Tuesday, August 9, 2011

The Time to Buy Stocks, Real Estate Is Now

Uh, oh! The stock market is heading downhill—again—and housing prices are still at near all-time lows. Lowering the U.S.’s credit rating and those of mortgage lenders Fannie Mae and Freddie Mac means home interest rates are going to start heading up, and soon.

Panicked traders are saying, “Sell, sell, sell.” The markets are taking a tumble so pull your money out and head for the hills. Take a loss and save what you’ve got left.

So what should the smart American to do? The answer is one simple word: buy.

Basic economic theory says to “buy low, sell high.” The good news about cycles is that they go down, like they are now, then go back up. Sure, it may take years before the housing market returns to its pre-crash levels, but it will get there.

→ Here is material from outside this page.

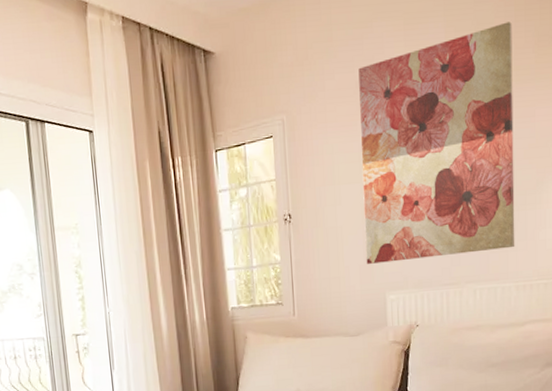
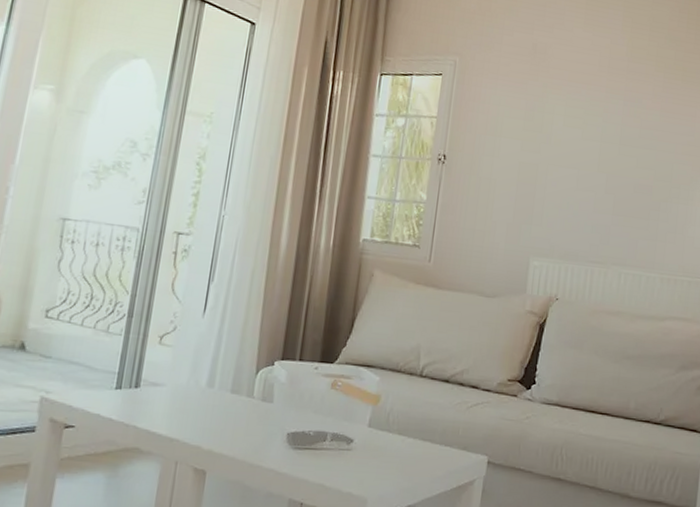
wall art: present [358,21,515,264] -> none [515,26,684,239]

Take a look at two facts and the logical conclusions you can draw from them.

Fact 1: People need places to sleep. Whether they own or rent is not as critical as having a place to live. If you can afford to carefully research and buy property, then keep it for a few years, you will see a profit.

Fact 2: Just because the stock market takes a dump does not mean the companies listed on each exchange are suddenly worse off than they were before the crash. Look at the underlying numbers behind individual companies. If a particular firm looks solid, and their projections have merit, even if the firm’s stock price is low, then buy it. You might find yourself making a hefty profit in a month or two, maybe a year or longer.

Even though now is a great time to buy stocks and real estate—I have portfolios with Merrill-Lynch and Morgan-Stanley—understand these two cautions before plunking down a single dollar:

1. There are serious risks so don’t invest any money you can’t afford to lose. If you think you can buy a home in Las Vegas, Nev. today and sell it for a profit before your next mortgage payment is due, you are in for a rude awakening.

2. Your profit and risk reduction is directly proportional to the amount of research you do.

Before buying property, take a close look at the area. Get answers to these questions first or you may lose your investment.

Questions to ask are:

· Why would someone choose to live here, wherever “here” is?

· Are there enough jobs to support the people already living “here”?

· What is the economic outlook for both more jobs being added or a major employer canning everyone and sending its workforce overseas?

· What types of housing are most depressed in this particular area? What makes the most sense to buy? Suggestion: detached single family homes and condos/townhouses work well initially as rentals. Should property values recover enough, you can sell them.

· Are there “things” (such as schools, shopping and recreation) that make this area more attractive than somewhere else?

Before buying stocks, take a close look at the company. Does it have a solid financial base? Does it have a logical plan for future growth? Most importantly, is there a demand for its products and will that demand increase or decrease?

Every product has a cycle that starts when word first gets out about it, when it hits the streets, when it gets glowing reviews, when sales start to level off, and when the next new product comes out. Savvy investors get in early then either bail out before the end or, if the company has a track record of producing innovative products, stay with the firm for the long haul.

DISCLAIMER: The author is NOT a financial expert but does have a mortgage, IRA and investment portfolio. These suggestions are based strictly on logic, elementary economic education and experience. The author does not suggest ANYONE invest without clearly understanding that they could lose their entire investment.